REPUBLIKA.CO.ID, JAKARTA -- Sejumlah praktisi pendidikan menemukan istilah 'Merdeka Belajar' telah didaftarkan sebagai merek dagang sebuah perusahaan pendidikan swasta nasional sejak 2018. Hal ini menimbulkan kekhawatiran di kalangan praktisi pendidikan, akan menguntungkan perusahaan pendidikan swasta tersebut.
Wasekjen Federasi Serikat Guru Indonesia (FSGI) Satriwan Salim mengatakan dirinya khawatir dengan adanya fakta tersebut. Sebab, sering kali kegiatan di tempatnya mengajar menggunakan istilah Merdeka Belajar.
"Di sekolah, di buku panduan dan seterusnya, kita euforia dengan istilah Merdeka Belajar. Singkat cerita, kita dapat info dari beberapa kawan adanya istilah Merdeka Belajar dalam konteks perusahaan. Saya kaget juga," kata Satriwan, dalam telekonferensi, Jumat (10/7).
Menurut dia, jika istilah ini digunakan oleh pemerintah, termasuk instansi pendidikan resmi di Indonesia akan masuk royalti kepada perusahaan pendidikan swasta bersangkutan. "Jangan sampai seolah-olah negara dalam hal ini menggunakan idiom yang sudah dipakai oleh perusahaan. Kan sama saja dengan mempopulerkan perusahaan tersebut," kata Satriwan menambahkan.

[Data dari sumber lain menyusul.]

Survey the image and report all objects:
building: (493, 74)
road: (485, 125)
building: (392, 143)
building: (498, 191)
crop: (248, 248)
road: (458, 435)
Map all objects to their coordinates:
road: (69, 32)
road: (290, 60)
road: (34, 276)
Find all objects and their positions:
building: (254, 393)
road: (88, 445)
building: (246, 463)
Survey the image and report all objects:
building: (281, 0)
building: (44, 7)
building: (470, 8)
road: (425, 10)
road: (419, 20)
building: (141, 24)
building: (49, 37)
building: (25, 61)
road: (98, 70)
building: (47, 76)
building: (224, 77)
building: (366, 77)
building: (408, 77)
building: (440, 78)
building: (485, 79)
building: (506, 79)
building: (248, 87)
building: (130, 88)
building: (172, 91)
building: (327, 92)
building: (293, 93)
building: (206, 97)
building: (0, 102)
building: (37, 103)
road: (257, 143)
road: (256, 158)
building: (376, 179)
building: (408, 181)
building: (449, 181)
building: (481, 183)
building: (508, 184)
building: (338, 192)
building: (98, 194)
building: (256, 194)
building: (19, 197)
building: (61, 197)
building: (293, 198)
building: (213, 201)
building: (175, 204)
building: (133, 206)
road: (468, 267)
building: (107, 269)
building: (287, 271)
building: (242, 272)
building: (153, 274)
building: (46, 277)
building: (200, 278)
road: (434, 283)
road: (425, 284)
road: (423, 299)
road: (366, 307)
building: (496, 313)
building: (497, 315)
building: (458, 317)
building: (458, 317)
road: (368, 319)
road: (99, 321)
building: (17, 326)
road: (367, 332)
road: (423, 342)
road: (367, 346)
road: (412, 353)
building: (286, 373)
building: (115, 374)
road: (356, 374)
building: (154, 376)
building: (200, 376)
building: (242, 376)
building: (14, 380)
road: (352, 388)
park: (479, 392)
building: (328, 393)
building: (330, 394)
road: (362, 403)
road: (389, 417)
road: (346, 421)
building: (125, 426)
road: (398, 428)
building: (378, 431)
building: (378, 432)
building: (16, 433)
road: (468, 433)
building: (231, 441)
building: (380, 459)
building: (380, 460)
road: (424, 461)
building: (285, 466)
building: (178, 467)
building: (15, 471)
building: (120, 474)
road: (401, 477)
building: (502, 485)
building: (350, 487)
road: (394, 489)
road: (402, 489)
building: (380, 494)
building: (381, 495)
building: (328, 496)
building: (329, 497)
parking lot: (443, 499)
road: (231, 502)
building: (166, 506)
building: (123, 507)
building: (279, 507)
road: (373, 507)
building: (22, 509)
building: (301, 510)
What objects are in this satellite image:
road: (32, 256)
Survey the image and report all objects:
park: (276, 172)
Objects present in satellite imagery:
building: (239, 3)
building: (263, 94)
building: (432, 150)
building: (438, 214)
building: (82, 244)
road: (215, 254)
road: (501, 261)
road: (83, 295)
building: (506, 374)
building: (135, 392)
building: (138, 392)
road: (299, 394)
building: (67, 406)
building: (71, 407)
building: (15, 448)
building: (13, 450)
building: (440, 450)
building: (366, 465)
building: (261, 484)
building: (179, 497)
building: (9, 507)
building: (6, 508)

Sementara itu, Pengurus Persatuan Keluarga Besar Tamansiswa (PKBTS) Yogyakarta Darmaningtyas menilai, jika penggunaan nama ini tidak membayar royalti mungkin tidak ada masalah. Namun, ia khawatir akan berimplikasi kepada pembayaran royalti yang harus dibayar negara.
Konsep Merdeka Belajar sendiri sebenarnya sudah dikenal oleh praktisi pendidikan karena merupakan buah pikiran Ki Hajar Dewantara. Darmaningtyas menjelaskan, pada intinya konsep yang dibuat oleh Ki Hajar Dewantara yaitu memberikan kebebasan kepada minat dan bakat murid.
Darmaningtyas menjelaskan, salah satu produk sekolah Taman Siswa adalah seniman Djaduk Ferianto. "Itu produk Taman Siswa. Jaman dia tersedia berbagai alat musik termasuk gamelan, dan sebagainya. Anak boleh memilih kegiatan yang mereka sukai," kata Darmaningtyas.